GENEL KURUL KONUŞMASI
Konu: Ceza İnfaz Kurumları Güvenlik Hizmetleri
Yasama Yılı:5
Birleşim:39
Tarih:07.01.2015

LEVENT GÖK (Ankara) - Sayın Başkan, değerli milletvekilleri; görüşmekte olduğumuz Ceza İnfaz Kurumları ve Güvenlik Hizmetleri Kanunu Tasarısı'nın 2'nci maddesinde vermiş olduğumuz önerge üzerinde söz aldım. Hepinizi sevgiyle saygıyla selamlıyorum.

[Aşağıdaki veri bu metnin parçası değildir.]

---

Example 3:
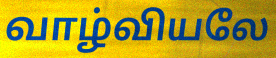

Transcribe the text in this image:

வாழ்வியலே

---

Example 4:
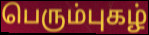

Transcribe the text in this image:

பெரும்புகழ்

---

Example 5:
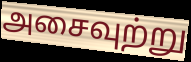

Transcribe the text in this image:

அசைவுற்று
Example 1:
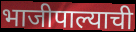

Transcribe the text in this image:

भाजीपाल्याची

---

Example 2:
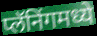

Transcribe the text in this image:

प्लॅनिंगमध्ये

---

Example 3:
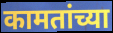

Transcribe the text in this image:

कामतांच्या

Sayın Bakan, özellikle şu anlatacağım hususların çok dikkatli bir şekilde dinlenmesini sizlerden bilhassa rica ediyorum. Konu önemlidir. Ceza infaz kurumlarının güvenliklerinin, hizmetlerinin, bunların en iyi şekilde yapılmasını elbette bizler gibi sizler de istiyorsunuz. Bizler de istiyoruz. Ama konu sadece onunla ilgili değildir ve sınırlı değildir, konu bunların nasıl yapılacağı ve ondan sonrası, denetimiyle ilgilidir.

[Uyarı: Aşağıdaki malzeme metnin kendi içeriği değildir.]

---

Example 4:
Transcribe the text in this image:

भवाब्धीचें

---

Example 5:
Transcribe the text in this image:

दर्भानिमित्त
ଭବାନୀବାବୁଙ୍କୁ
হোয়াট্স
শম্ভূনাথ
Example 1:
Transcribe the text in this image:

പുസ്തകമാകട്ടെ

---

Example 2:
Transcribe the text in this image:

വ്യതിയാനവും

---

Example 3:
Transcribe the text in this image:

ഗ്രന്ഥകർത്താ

Şimdi, bakın, ben size kronolojik olarak neler yapılması gerektiğini bir hatırlatayım sorumlu bir muhalefet anlayışıyla ve neler yapmadığınızı da sizlere kanıtlamaya çalışayım.

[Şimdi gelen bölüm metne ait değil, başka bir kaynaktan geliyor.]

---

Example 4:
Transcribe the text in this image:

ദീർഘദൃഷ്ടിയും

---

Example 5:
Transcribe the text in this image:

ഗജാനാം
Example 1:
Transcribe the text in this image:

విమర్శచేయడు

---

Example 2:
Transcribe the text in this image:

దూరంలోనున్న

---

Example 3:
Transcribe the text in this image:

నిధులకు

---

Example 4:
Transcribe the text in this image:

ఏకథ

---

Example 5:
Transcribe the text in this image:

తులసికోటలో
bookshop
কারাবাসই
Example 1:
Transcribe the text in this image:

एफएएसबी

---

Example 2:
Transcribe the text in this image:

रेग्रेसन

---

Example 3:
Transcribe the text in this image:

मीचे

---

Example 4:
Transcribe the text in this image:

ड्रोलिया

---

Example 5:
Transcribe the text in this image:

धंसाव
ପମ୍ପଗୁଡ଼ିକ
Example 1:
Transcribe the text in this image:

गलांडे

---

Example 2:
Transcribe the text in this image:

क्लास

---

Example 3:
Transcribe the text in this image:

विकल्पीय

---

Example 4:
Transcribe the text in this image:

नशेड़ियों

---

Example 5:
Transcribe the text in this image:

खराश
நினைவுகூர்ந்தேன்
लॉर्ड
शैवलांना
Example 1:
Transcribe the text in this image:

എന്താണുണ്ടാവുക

Sayın Başkan, değerli milletvekilleri; 1984 yılında Birleşmiş Milletler Genel Kurulu tarafından işkenceye karşı bir sözleşme kararlaştırıldı ve işkence yasağının ihlalini ve zalimane uygulamaları gidermek üzere üye devletlerin katılmasını öngören bir sözleşme imzalandı. Sayın Bakan, 1987 yılında yürürlüğe girdi bu ve ondan sonra yine Birleşmiş Milletler tarafından 2002 yılında bir seçmeli protokol imzalandı. Bu görmüş olduğunuz protokol. Nedir bu protokol? Birleşmiş Milletler İşkenceye Karşı Sözleşme ve Seçmeli Protokol. Bu protokolle cezaevlerindeki haksız uygulamaların, işkencelerin, oradaki personelin yapmış olduğu kötü muamelelerin denetlenmesi öngörülüyordu ve bunun için bütün üye ülkelere hem uluslararası düzeyde hem de ulusal düzeyde denetim mekanizmalarının kurulması emredilmişti. Türkiye bu sözleşmeyi, az önce bahsettiğim sözleşmeyi 27 Eylül 2011 tarihinde onayladı sayın milletvekilleri. 27 Eylül 2011 tarihinde onaylayınca, o sözleşmeye göre bir yıllık süremiz vardı, biz bir yıllık süre içerisinde bu denetim mekanizmalarını kurmak zorundaydık. Nitekim 27 Eylül 2012 tarihinde şimdiki Başbakan, o zamanki Dışişleri Bakanı Ahmet Davutoğlu gitti Birleşmiş Milletlere, onayladığımız bu protokolü tevdi etti, "Evet, biz de Türkiye olarak kuruyoruz." dedi.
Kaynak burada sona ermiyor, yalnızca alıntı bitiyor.